On 12/1/06, Kyle Hamilton aerowolf@gmail.com wrote:
Funny, I've found the opposite. (And I'm on the mailing lists for both, as well as the commit lists.) This doesn't necessarily mean that your experience is invalid.
It helps that I work for a company that manages an FFRDC supporting a large PKI. My sponsor has RedHat under a couple of different contracts that make them, shall we say, amiable to suggestion from such a source as I. :)
I have a copy of the OpenSSL FIPS-1.0 code, which I obtained before the certification was changed to "Not Available". This means that I am able to use it to demonstrate compliance in any binary software that I originate, even now -- I have procured it, and the "cannot be procured" applies to integrators, not end users. However, anyone who did not have the software as of the date it was marked "Not Available" cannot use it to demonstrate compliance.
I think this is compelling reason enough to drive implementations toward NSS. Great information though, and I appreciate the insights.

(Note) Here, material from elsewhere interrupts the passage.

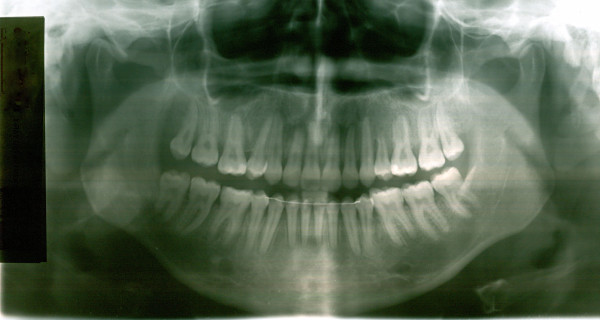
Final OPG of case 2.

The reason for this is because there is a small amount of cryptographic code which resides outside the "security boundary" -- i.e., the HMAC-digitally-signed binary library which is generated at OpenSSL-FIPS's compilation time. (There is a message from Dr. Stephen N. Henson in the openssl-dev mailing list archives which I can find and point you to, dating from either the end of July or sometime in the entire month of August, which goes into more detail.)
Please, if only to satisfy my own curiosity.
It is literally impossible for a module in a general-purpose computing system to get anything more than a Level 1 validation, simply because general-purpose OSes have debugging capability which can examine the contents of memory owned by another process or library. A Level 2 validation shows resistance to such attacks.)
I see from the pre-val list that RedHat/Sun have a newer version of NSS (I can't recall which version) in pending review (i.e., testing is done & it has a recommendation) for both level 2 and level 1. Is there something different that NSS has done that OpenSSL did not, aside from the validation of source vs. validation of object?